Hague’s speech underlined the essential message behind the party’s policy document towards Europe - in effect, a threat to sabotage the EU by vetoing the forthcoming Maastricht-style treaty that is to be negotiated in a series of inter-governmental conferences over the next two years: “When we’re in government the next new EU treaty must contain a flexibility clause or else I tell you there will be no new treaty” (The Guardian October 8).

What Hague refers to as a “flexibility clause” means that the British government must be given the right to opt out of any and all European legislation that is not to its liking: ie, Europe à la carte. If, by some miracle, Hague were elected in 2001 and proceeded to implement his threat, one of the paradoxical outcomes of such a stance would probably be to render unworkable the enlargement of the EU, to include eastern European countries, on which hitherto even Tory Eurosceptics have set such store. Furthermore, as Hague’s own talk about “the value of nation in the modern world”, his vision of “an independent Britain” and his bathetic promise to “give you back your country” suggests, what now amounts to a rhetorical flirtation with the idea of British withdrawal from the EU could become explicit Tory policy.

What can one say of a bourgeois party that has so clearly lost touch with mainstream bourgeois opinion - especially big capital - about Britain’s future in Europe, and about much else besides? Rather than giving it a platform on which to base itself as a viable party of opposition, Blackpool has set the Conservatives on the way to becoming a backward-looking, Europhobic sect, talking only to its own ageing and dwindling membership, and for the moment effectively marginalised. ‘Clear blue water’ may separate the post-Blackpool Tories from New Labour, but this also constitutes an ever-widening gulf between the party and an electorate which overwhelmingly takes as common sense not defence of Pinochet and the pound, but its interests as wage workers and consumers of public services. The task of this Blackpool conference was to try to recapture the middle ground so successfully expropriated from them by Blairism, the ground where elections in this country are won and lost. Instead, obsessed by the dream of recreating the glorious Thatcherite past, they have done the exact opposite.

Small wonder, therefore, that the Tories are increasingly inclined to try and mobilise forces such as the Countryside Alliance - dominated by its own supporters - and such campaigns as that launched by The Daily Telegraph to ‘save’ the Royal Ulster Constabulary. Given his impotence both in parliament and in the country, Hague has little choice but to engage in wrecking tactics wherever the opportunity arises of doing damage to the Blair project.

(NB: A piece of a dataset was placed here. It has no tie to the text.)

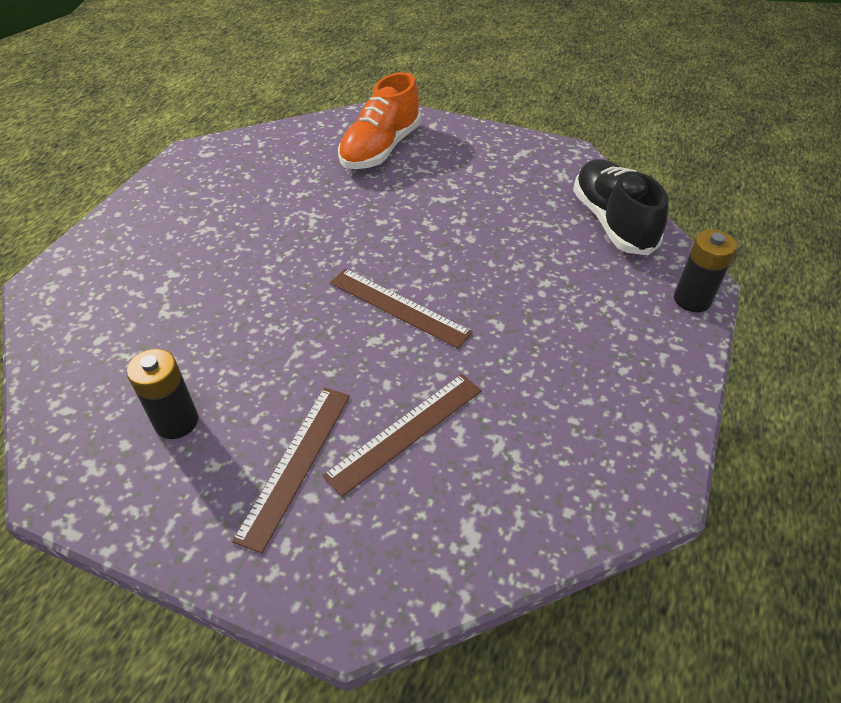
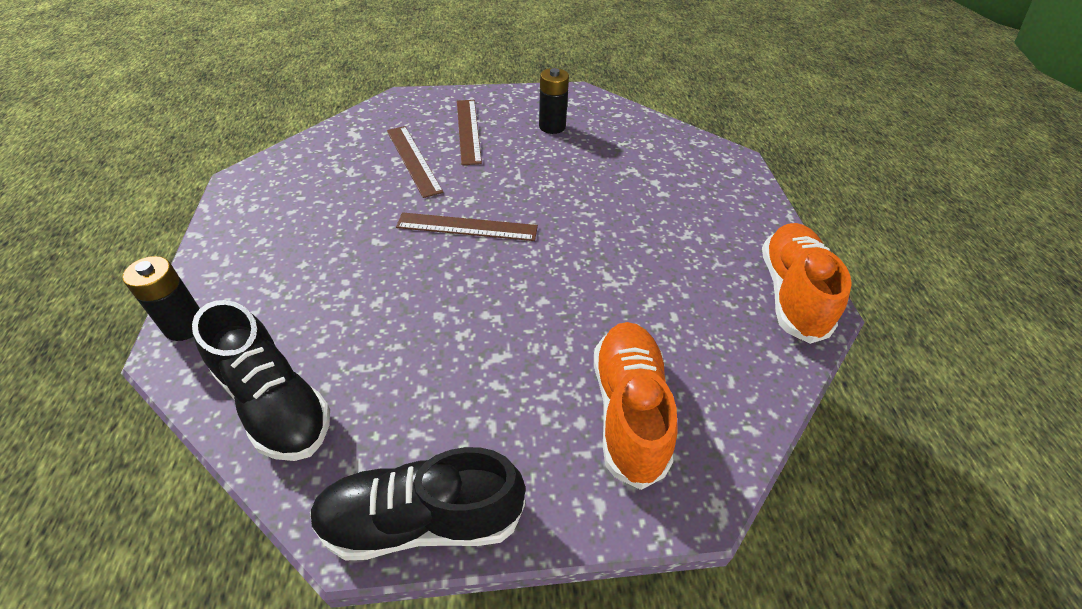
camera: 150 degrees right, 0 degrees up
brown ruler [323,374,482,497] -> brown ruler turned 45 degrees counterclockwise [387,126,443,198]
none -> black shoe [310,447,525,561]
none -> orange shoe [762,223,852,344]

This is what makes the party’s abandonment of bipartisanship on the question of Northern Ireland, in itself paradigmatic of the whole process characterised by extra-parliamentary agitation, so significant.

It is also the reason why this paper and our organisation have devoted so much time and effort to a thorough theoretical analysis of the problems posed by the democratic rights of the British-Irish population of the Six Counties. Some comrades, indulging more in logomachy than rational argument, maintain that the category ‘British-Irish’ has no content, and that the whole question is in some sense a digression or diversion from more pressing matters. On the contrary, as the Tories’ stance on the matter amply illustrates, it is, and will remain, a central question of British politics.

That the Tory Party is (for the time being at least) incapable of winning a general election, is a commonplace. It is true that nothing short of an economic or political cataclysm looks capable of unseating Blair at the next election. Nonetheless, the lessons of history suggest that it would be foolish to write off the Tories in the long term, just as it was foolish in the 1980s to talk of the death of the Labour Party and the onset of an epoch of one-party government.

The task of communists is to fight against all the forces of reaction, whether in their Blairite manifestation, or in the weird guise taken on by the Conservative Party at Blackpool.